しかも龍真咲が、自分らしく最大限輝いている作品です。その輝きと、それを作る舞台の美しさを堪能するのが、楽しいはずです!

ショーはサヨナラらしい、しかも、藤井先生が古典によった時の良さが出た、楽しいショーでした!
華やかな幕あきに満を持して登場するトップスターは、「ラ・カージュ・オ・フォール」のザザのような格好で、ありのままの自分を歌います。
そしてアルヴァンがザザになるように、男役トップスター龍真咲に変身するのです!見事です!

ショーになると一転して、独特の歌い方は曲によって使い分けます。

娘役トップスターの愛希れいかの得意のダンスシーンも迫力あって格好良いし、珠城りょうの歌唱力の向上が素晴らしかったです。

娘役トップスターの愛希れいかは続投することになっているので、彼女との絡みが少ないのが残念でしたが、これも龍さんらしい選択だなあと思いました。

だから、ここの所の宝塚でお決まりのパレード前の黒燕尾からデュエットダンス、というシーンがありません。
龍さんが、自分の歌を気持ちよく歌い上げて終わりです。それでいいんです!
最初の歌にもあったように、バレエは苦手、なわけで、ダンスの人じゃないのだから、デュエットダンスをマストにするより、歌を聴かせる方が良いに決まってます。
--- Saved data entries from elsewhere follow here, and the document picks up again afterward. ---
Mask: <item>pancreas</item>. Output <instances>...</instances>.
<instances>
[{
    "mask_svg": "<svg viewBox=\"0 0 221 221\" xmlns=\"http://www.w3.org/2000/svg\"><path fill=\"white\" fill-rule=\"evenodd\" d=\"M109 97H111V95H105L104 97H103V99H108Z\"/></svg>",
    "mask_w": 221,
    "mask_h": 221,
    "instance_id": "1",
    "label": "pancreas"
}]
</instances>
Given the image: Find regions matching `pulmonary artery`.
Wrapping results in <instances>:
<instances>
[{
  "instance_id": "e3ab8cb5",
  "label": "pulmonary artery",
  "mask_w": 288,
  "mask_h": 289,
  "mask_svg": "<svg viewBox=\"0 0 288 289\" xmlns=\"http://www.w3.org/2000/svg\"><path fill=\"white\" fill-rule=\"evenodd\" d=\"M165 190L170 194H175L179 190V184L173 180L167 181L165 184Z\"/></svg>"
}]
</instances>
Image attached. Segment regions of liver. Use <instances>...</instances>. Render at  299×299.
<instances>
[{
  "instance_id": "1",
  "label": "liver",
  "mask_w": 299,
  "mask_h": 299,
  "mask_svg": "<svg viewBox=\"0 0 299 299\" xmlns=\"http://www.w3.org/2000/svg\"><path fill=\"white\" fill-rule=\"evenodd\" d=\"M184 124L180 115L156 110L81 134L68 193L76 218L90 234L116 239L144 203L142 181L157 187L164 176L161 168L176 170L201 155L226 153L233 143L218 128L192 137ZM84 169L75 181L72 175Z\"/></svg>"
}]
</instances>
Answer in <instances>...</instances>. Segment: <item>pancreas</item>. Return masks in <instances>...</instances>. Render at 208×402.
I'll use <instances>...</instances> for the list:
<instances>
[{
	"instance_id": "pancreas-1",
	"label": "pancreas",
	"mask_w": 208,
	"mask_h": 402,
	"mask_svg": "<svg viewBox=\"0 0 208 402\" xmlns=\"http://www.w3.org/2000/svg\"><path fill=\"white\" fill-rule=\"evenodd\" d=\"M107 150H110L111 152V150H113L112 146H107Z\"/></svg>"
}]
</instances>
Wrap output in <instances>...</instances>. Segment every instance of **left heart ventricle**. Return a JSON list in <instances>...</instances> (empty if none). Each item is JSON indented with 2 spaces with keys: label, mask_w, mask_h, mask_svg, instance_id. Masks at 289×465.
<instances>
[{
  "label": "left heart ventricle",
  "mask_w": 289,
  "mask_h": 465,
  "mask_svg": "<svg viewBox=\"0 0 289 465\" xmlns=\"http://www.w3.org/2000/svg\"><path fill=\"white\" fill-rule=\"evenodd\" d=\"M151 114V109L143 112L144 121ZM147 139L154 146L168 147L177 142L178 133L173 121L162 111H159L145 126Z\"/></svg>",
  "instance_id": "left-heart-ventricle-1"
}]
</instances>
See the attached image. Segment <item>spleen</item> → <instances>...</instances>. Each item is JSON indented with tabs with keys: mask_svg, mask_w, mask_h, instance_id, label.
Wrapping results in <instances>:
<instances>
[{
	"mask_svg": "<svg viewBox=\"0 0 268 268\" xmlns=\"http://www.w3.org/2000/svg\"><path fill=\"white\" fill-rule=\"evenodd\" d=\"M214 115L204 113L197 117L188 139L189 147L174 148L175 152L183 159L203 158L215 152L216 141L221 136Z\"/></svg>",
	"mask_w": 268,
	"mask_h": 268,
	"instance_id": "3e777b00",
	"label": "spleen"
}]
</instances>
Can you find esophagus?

第一どのショー見ても階段おりてきて、黒燕尾群舞、デュエットダンスの流れってつまらないじゃないですか。
デュエットダンスが見せ所のコンビにはそれを、黒燕尾群舞が見せ所のトップにはそれを、歌が得意なトップには大階段での熱唱を、みたいな方が私は面白いんですけれどねえ。
↑というか、私の大ファン時代がそうだったので

そして、トップの重圧から解放されたように、伸び伸びと嬉しそうに歌うまさお(龍真咲)さんにただ涙

なんてことないけど、なんかいいもんみた、と思わせる渾身のショーでした。

まさお(龍真咲)、大劇場卒業おめでとうございます!東京でもまさお(龍真咲)らしく、誰に何を言われようともどこ吹く風で、輝いてください

ところで、今回貸切公演だったので、初めてウワサの月組貸切公演恒例アフロ祭を見たんですけど、まさお(龍真咲)のアフロが凄い(笑)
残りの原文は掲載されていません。